His only solo piano album, Solo, arrived in 2010, just three years before he died tragically from a stroke. Miller remains one of the most beloved and highly regarded pianists of his generation, a sentiment buoyed by such posthumous archival releases as 2019’s The Art of the Duo with Kenny Barron and 2021’s In Harmony with Roy Hargrove.
Miller was born in 1955 in Greenwood, Mississippi, where he started to play piano by ear at age six. He began taking piano lessons and excelled, eventually performing at dances and playing gospel music at church. Early on, he gained inspiration from Ramsey Lewis.
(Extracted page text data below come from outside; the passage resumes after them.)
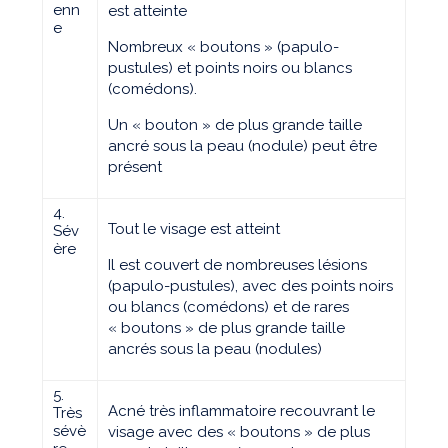
enn
est atteinte
e
Nombreux « boutons » (papulo-
pustules) et points noirs ou blancs
(comédons).
Un « bouton » de plus grande taille
ancré sous la peau (nodule) peut être
présent
4.
Tout le visage est atteint
Sév
ère
Il est couvert de nombreuses lésions
(papulo-pustules), avec des points noirs
ou blancs (comédons) et de rares
« boutons » de plus grande taille
ancrés sous la peau (nodules)
5.
Acné très inflammatoire recouvrant le
Très
sévè
visage avec des « boutons » de plus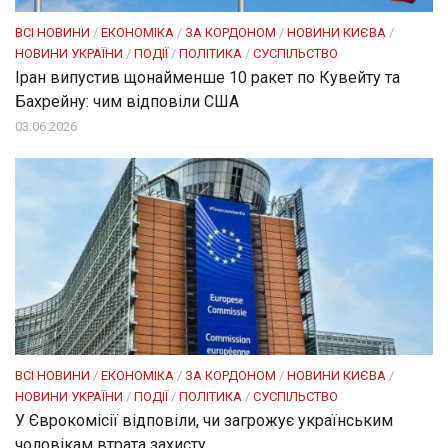
ВСІ НОВИНИ
/
ЕКОНОМІКА
/
ЗА КОРДОНОМ
/
НОВИНИ КИЄВА
/
НОВИНИ УКРАЇНИ
/
ПОДІЇ
/
ПОЛІТИКА
/
СУСПІЛЬСТВО
Іран випустив щонайменше 10 ракет по Кувейту та
Бахрейну: чим відповіли США
03.06.2026
ВСІ НОВИНИ
/
ЕКОНОМІКА
/
ЗА КОРДОНОМ
/
НОВИНИ КИЄВА
/
НОВИНИ УКРАЇНИ
/
ПОДІЇ
/
ПОЛІТИКА
/
СУСПІЛЬСТВО
У Єврокомісії відповіли, чи загрожує українським
чоловікам втрата захисту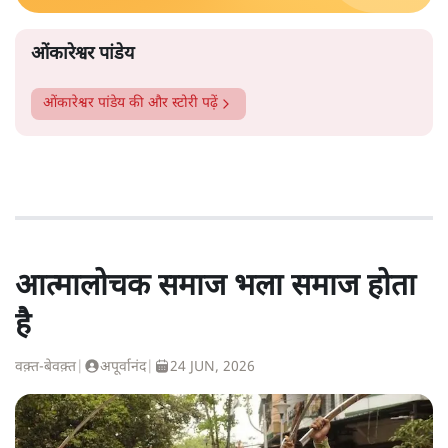
ओंकारेश्वर पांडेय
ओंकारेश्वर पांडेय
की और स्टोरी पढ़ें
आत्मालोचक समाज भला समाज होता
है
वक़्त-बेवक़्त
|
अपूर्वानंद
|
24 JUN, 2026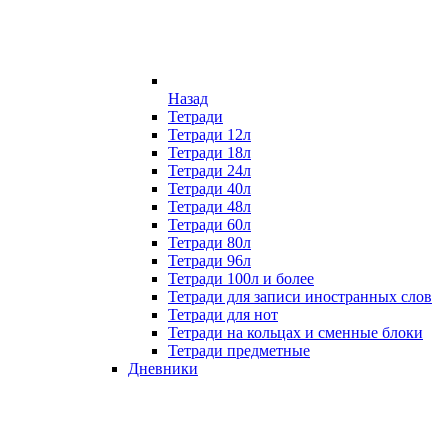
Назад
Тетради
Тетради 12л
Тетради 18л
Тетради 24л
Тетради 40л
Тетради 48л
Тетради 60л
Тетради 80л
Тетради 96л
Тетради 100л и более
Тетради для записи иностранных слов
Тетради для нот
Тетради на кольцах и сменные блоки
Тетради предметные
Дневники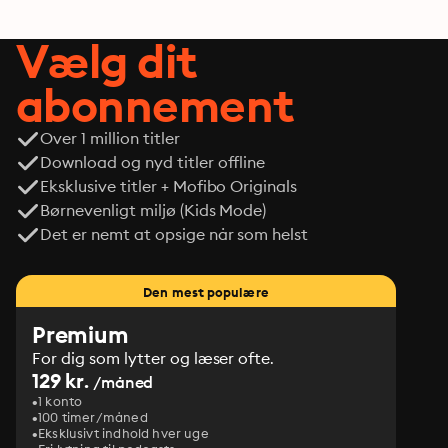
Vælg dit
abonnement
Over 1 million titler
Download og nyd titler offline
Eksklusive titler + Mofibo Originals
Børnevenligt miljø (Kids Mode)
Det er nemt at opsige når som helst
Den mest populære
Premium
For dig som lytter og læser ofte.
129 kr.
/måned
1 konto
100 timer/måned
Eksklusivt indhold hver uge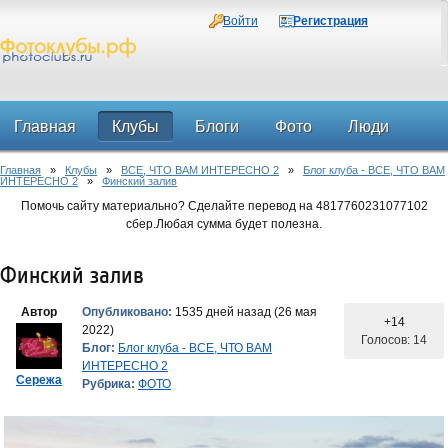
Войти
Регистрация
Главная
Клубы
Блоги
Фото
Люди
Главная
»
Клубы
»
ВСЕ, ЧТО ВАМ ИНТЕРЕСНО 2
»
Блог клуба - ВСЕ, ЧТО ВАМ
Форум
ИНТЕРЕСНО 2
»
Финский залив
Помочь сайту материально? Сделайте перевод на 4817760231077102
сбер.Любая сумма будет полезна.
Финский залив
Автор
Опубликовано:
1535 дней назад (26 мая
+14
2022)
Голосов: 14
Блог:
Блог клуба - ВСЕ, ЧТО ВАМ
ИНТЕРЕСНО 2
Сережа
Рубрика:
ФОТО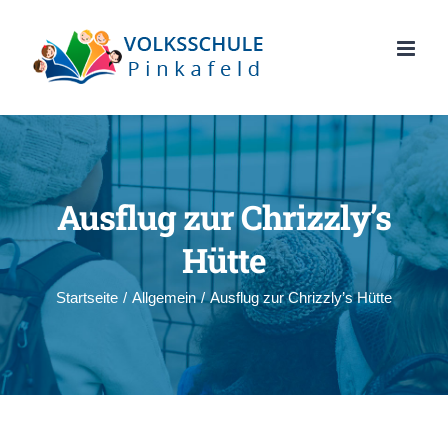
Zum
Inhalt
springen
Ausflug zur Chrizzly’s
Hütte
Startseite
/
Allgemein
/
Ausflug zur Chrizzly’s Hütte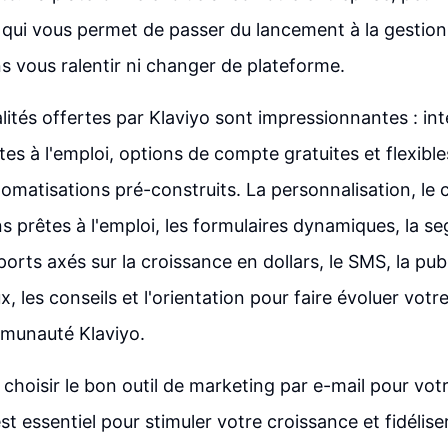
 qui vous permet de passer du lancement à la gestion
ns vous ralentir ni changer de plateforme.
lités offertes par Klaviyo sont impressionnantes : in
es à l'emploi, options de compte gratuites et flexible
omatisations pré-construits. La personnalisation, le c
s prêtes à l'emploi, les formulaires dynamiques, la s
ports axés sur la croissance en dollars, le SMS, la publ
, les conseils et l'orientation pour faire évoluer votr
mmunauté Klaviyo.
 choisir le bon outil de marketing par e-mail pour vot
st essentiel pour stimuler votre croissance et fidéliser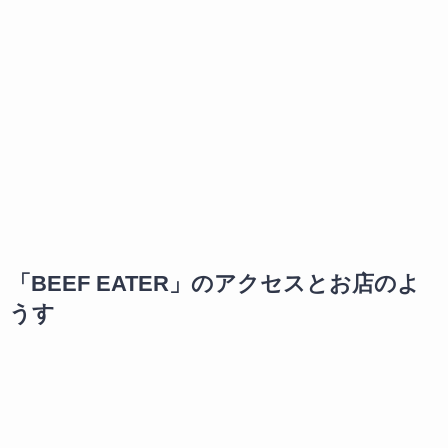
「BEEF EATER」のアクセスとお店のよ
うす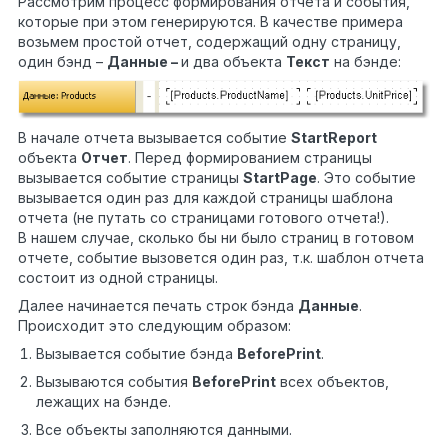
Рассмотрим процесс формирования отчета и события,
которые при этом генерируются. В качестве примера
возьмем простой отчет, содержащий одну страницу,
один бэнд –
Данные –
и два объекта
Текст
на бэнде:
В начале отчета вызывается событие
StartReport
объекта
Отчет
. Перед формированием страницы
вызывается событие страницы
StartPage
. Это событие
вызывается один раз для каждой страницы шаблона
отчета (не путать со страницами готового отчета!).
В нашем случае, сколько бы ни было страниц в готовом
отчете, событие вызовется один раз, т.к. шаблон отчета
состоит из одной страницы.
Далее начинается печать строк бэнда
Данные
.
Происходит это следующим образом:
Вызывается событие бэнда
BeforePrint
.
Вызываются события
BeforePrint
всех объектов,
лежащих на бэнде.
Все объекты заполняются данными.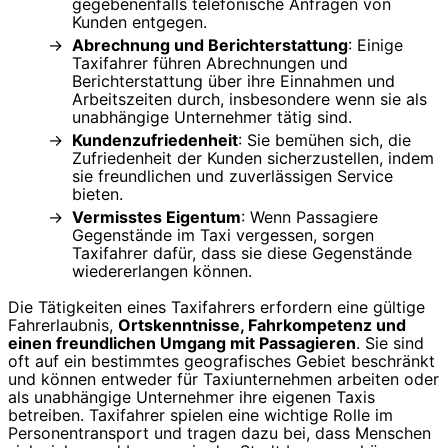
gegebenenfalls telefonische Anfragen von
Kunden entgegen.
Abrechnung und Berichterstattung
: Einige
Taxifahrer führen Abrechnungen und
Berichterstattung über ihre Einnahmen und
Arbeitszeiten durch, insbesondere wenn sie als
unabhängige Unternehmer tätig sind.
Kundenzufriedenheit
: Sie bemühen sich, die
Zufriedenheit der Kunden sicherzustellen, indem
sie freundlichen und zuverlässigen Service
bieten.
Vermisstes Eigentum
: Wenn Passagiere
Gegenstände im Taxi vergessen, sorgen
Taxifahrer dafür, dass sie diese Gegenstände
wiedererlangen können.
Die Tätigkeiten eines Taxifahrers erfordern eine gültige
Fahrerlaubnis,
Ortskenntnisse, Fahrkompetenz und
einen freundlichen Umgang mit Passagieren
. Sie sind
oft auf ein bestimmtes geografisches Gebiet beschränkt
und können entweder für Taxiunternehmen arbeiten oder
als unabhängige Unternehmer ihre eigenen Taxis
betreiben. Taxifahrer spielen eine wichtige Rolle im
Personentransport und tragen dazu bei, dass Menschen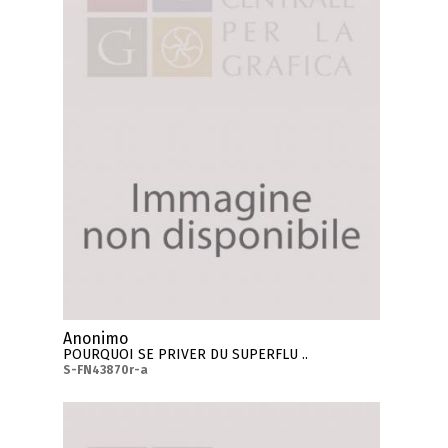
Anonimo
POURQUOI SE PRIVER DU SUPERFLU ..
S-FN43870r-a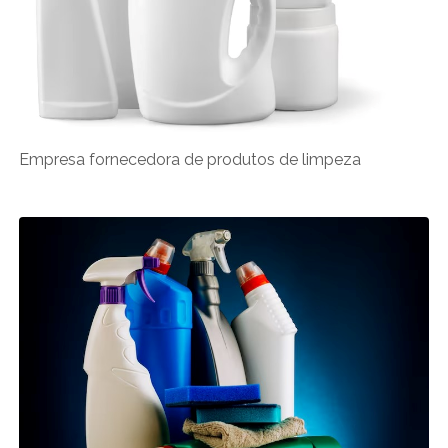
Empresa fornecedora de produtos de limpeza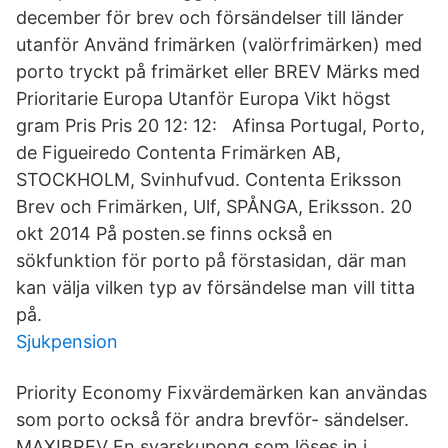
december för brev och försändelser till länder
utanför Använd frimärken (valörfrimärken) med
porto tryckt på frimärket eller BREV Märks med
Prioritarie Europa Utanför Europa Vikt högst
gram Pris Pris 20 12: 12: Afinsa Portugal, Porto,
de Figueiredo Contenta Frimärken AB,
STOCKHOLM, Svinhufvud. Contenta Eriksson
Brev och Frimärken, Ulf, SPÅNGA, Eriksson. 20
okt 2014 På posten.se finns också en
sökfunktion för porto på förstasidan, där man
kan välja vilken typ av försändelse man vill titta
på.
Sjukpension
Priority Economy Fixvärdemärken kan användas
som porto också för andra brevför- sändelser.
MAXIBREV En svarskupong som löses in i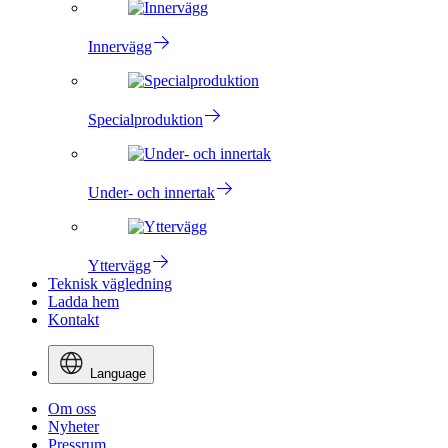
Innervägg
Specialproduktion
Under- och innertak
Yttervägg
Teknisk vägledning
Ladda hem
Kontakt
Language
Om oss
Nyheter
Pressrum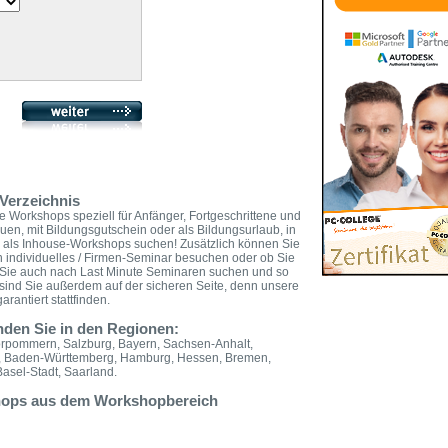
Verzeichnis
e Workshops speziell für Anfänger, Fortgeschrittene und
rauen, mit Bildungsgutschein oder als Bildungsurlaub, in
r als Inhouse-Workshops suchen! Zusätzlich können Sie
n individuelles / Firmen-Seminar besuchen oder ob Sie
n Sie auch nach Last Minute Seminaren suchen und so
sind Sie außerdem auf der sicheren Seite, denn unsere
rantiert stattfinden.
nden Sie in den Regionen:
orpommern, Salzburg, Bayern, Sachsen-Anhalt,
n, Baden-Württemberg, Hamburg, Hessen, Bremen,
Basel-Stadt, Saarland.
shops aus dem Workshopbereich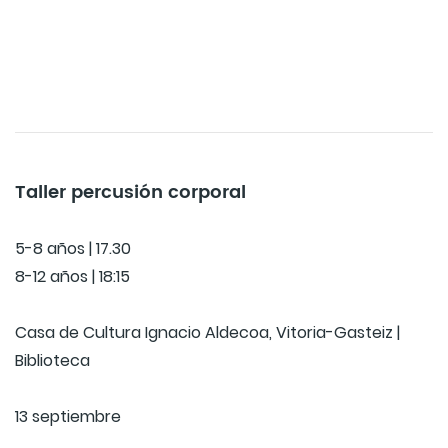
Taller percusión corporal
5-8 años | 17.30
8-12 años | 18:15
Casa de Cultura Ignacio Aldecoa, Vitoria-Gasteiz |
Biblioteca
13 septiembre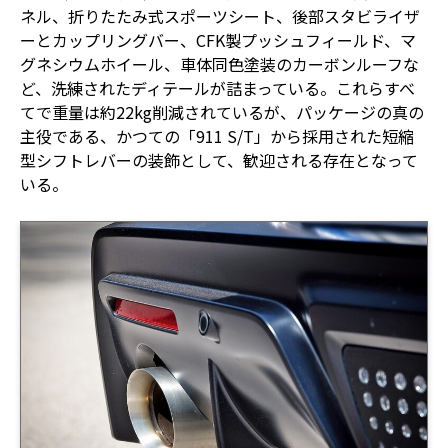
ネル、折りたたみ式スポーツシート、後部スタビライザ
ーとカップリングバー、CFK製プッシュフィールド、マ
グネシウムホイール、車体同色塗装のカーボンルーフな
ど、洗練されたディテールが詰まっている。これらすべ
てで重量は約22kg削減されているが、パッケージの真の
主役である、かつての「911 S/T」から採用された短縮
型シフトレバーの装飾として、歓迎される存在となって
いる。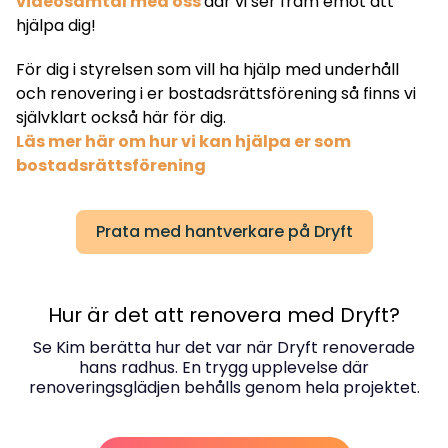
videosamtal med oss
där vi ser fram emot att
hjälpa dig!
För dig i styrelsen som vill ha hjälp med underhåll
och renovering i er bostadsrättsförening så finns vi
självklart också här för dig.
Läs mer här om hur vi kan hjälpa er som
bostadsrättsförening
Prata med hantverkare på Dryft
Hur är det att renovera med Dryft?
Se Kim berätta hur det var när Dryft renoverade
hans radhus. En trygg upplevelse där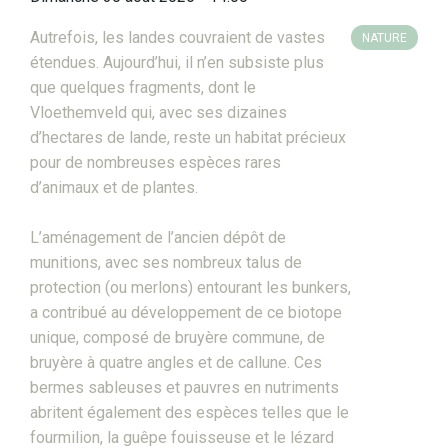
Autrefois, les landes couvraient de vastes
NATURE
étendues. Aujourd’hui, il n’en subsiste plus
que quelques fragments, dont le
Vloethemveld qui, avec ses dizaines
d’hectares de lande, reste un habitat précieux
pour de nombreuses espèces rares
d’animaux et de plantes.
L’aménagement de l’ancien dépôt de
munitions, avec ses nombreux talus de
protection (ou merlons) entourant les bunkers,
a contribué au développement de ce biotope
unique, composé de bruyère commune, de
bruyère à quatre angles et de callune. Ces
bermes sableuses et pauvres en nutriments
abritent également des espèces telles que le
fourmilion, la guêpe fouisseuse et le lézard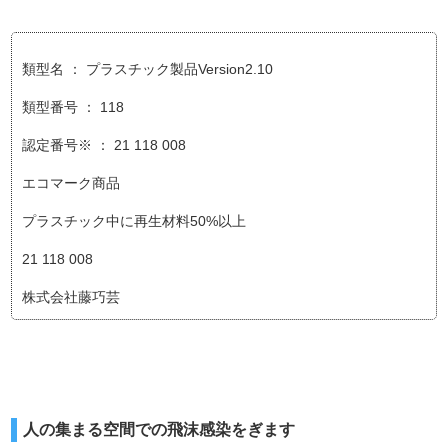
類型名 ： プラスチック製品Version2.10
類型番号 ： 118
認定番号※ ： 21 118 008
エコマーク商品
プラスチック中に再生材料50%以上
21 118 008
株式会社藤巧芸
人の集まる空間での飛沫感染をぎます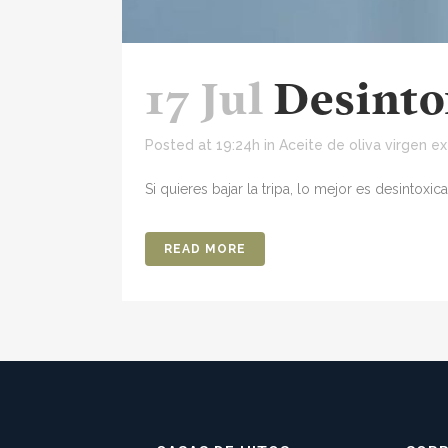
17 Jul
Desinto
Posted at 19:24h
in
Aceite de oliva virgen ex
Si quieres bajar la tripa, lo mejor es desintoxic
READ MORE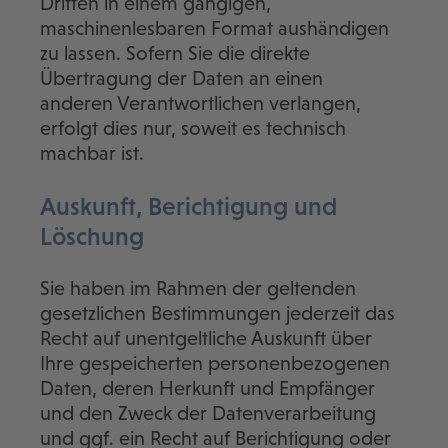
Dritten in einem gängigen,
maschinenlesbaren Format aushändigen
zu lassen. Sofern Sie die direkte
Übertragung der Daten an einen
anderen Verantwortlichen verlangen,
erfolgt dies nur, soweit es technisch
machbar ist.
Auskunft, Berichtigung und
Löschung
Sie haben im Rahmen der geltenden
gesetzlichen Bestimmungen jederzeit das
Recht auf unentgeltliche Auskunft über
Ihre gespeicherten personenbezogenen
Daten, deren Herkunft und Empfänger
und den Zweck der Datenverarbeitung
und ggf. ein Recht auf Berichtigung oder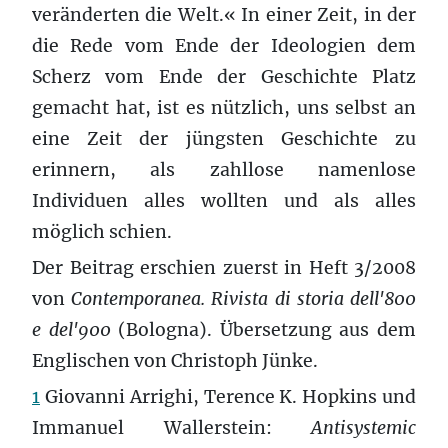
veränderten die Welt.« In einer Zeit, in der
die Rede vom Ende der Ideologien dem
Scherz vom Ende der Geschichte Platz
gemacht hat, ist es nützlich, uns selbst an
eine Zeit der jüngsten Geschichte zu
erinnern, als zahllose namenlose
Individuen alles wollten und als alles
möglich schien.
Der Beitrag erschien zuerst in Heft 3/2008
von
Contemporanea. Rivista di storia dell'800
e del'900
(Bologna).
Übersetzung aus dem
Englischen von Christoph Jünke.
1
Giovanni Arrighi, Terence K. Hopkins und
Immanuel Wallerstein:
Antisystemic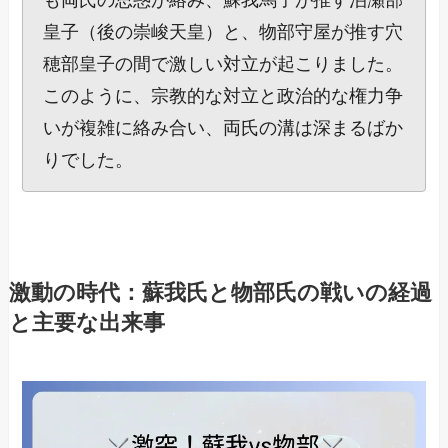
も両氏の思惑が絡み、蘇我馬子が推す泊瀬部
皇子（後の崇峻天皇）と、物部守屋が推す穴
穂部皇子の間で激しい対立が起こりました。
このように、宗教的な対立と政治的な権力争
いが複雑に絡み合い、両氏の溝は深まるばか
りでした。
激動の時代：蘇我氏と物部氏の戦いの経過
と主要な出来事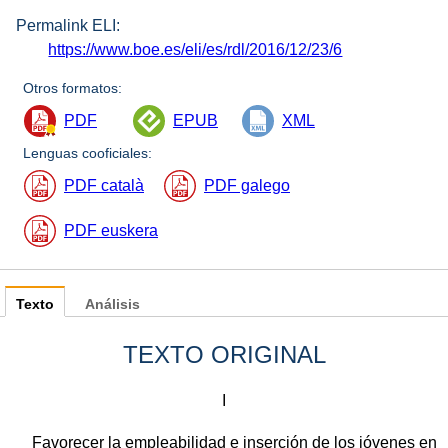
Permalink ELI:
https://www.boe.es/eli/es/rdl/2016/12/23/6
Otros formatos:
PDF
EPUB
XML
Lenguas cooficiales:
PDF català
PDF galego
PDF euskera
Texto
Análisis
TEXTO ORIGINAL
I
Favorecer la empleabilidad e inserción de los jóvenes en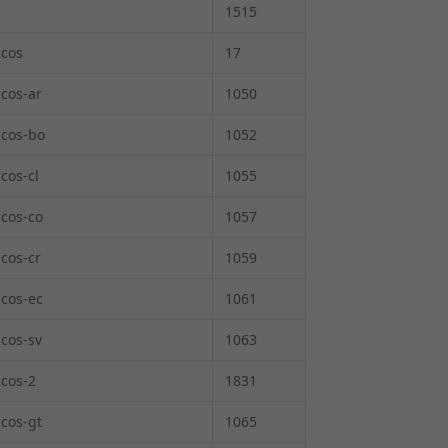
1515
icos
17
icos-ar
1050
icos-bo
1052
cos-cl
1055
icos-co
1057
icos-cr
1059
icos-ec
1061
icos-sv
1063
icos-2
1831
icos-gt
1065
However, by his teens he was studying the music of Oscar Peterson, along other players like Art Tatum and Erroll Garner. He also began leading his own trio, performing at local functions. After high school, he enrolled in Memphis State University, attending on a band scholarship that found him playing euphonium.
However, it was while at school that he met pianists Donald Brown and James Williams, who further encouraged his development, introducing him to the music of players like Bud Powell, Wynton Kelly, and McCoy Tyner. He also met trumpeter Woody Shaw, with whom he would later perform.
Following his university years, Miller spent time in Boston, studying privately with Madame Margaret Chaloff. He also found work, playing with saxophonists Ricky Ford and Bill Pierce, before relocating to Los Angeles. In 1976, he accepted the piano chair in the Mercer Ellington Orchestra, touring with the ensemble for three years.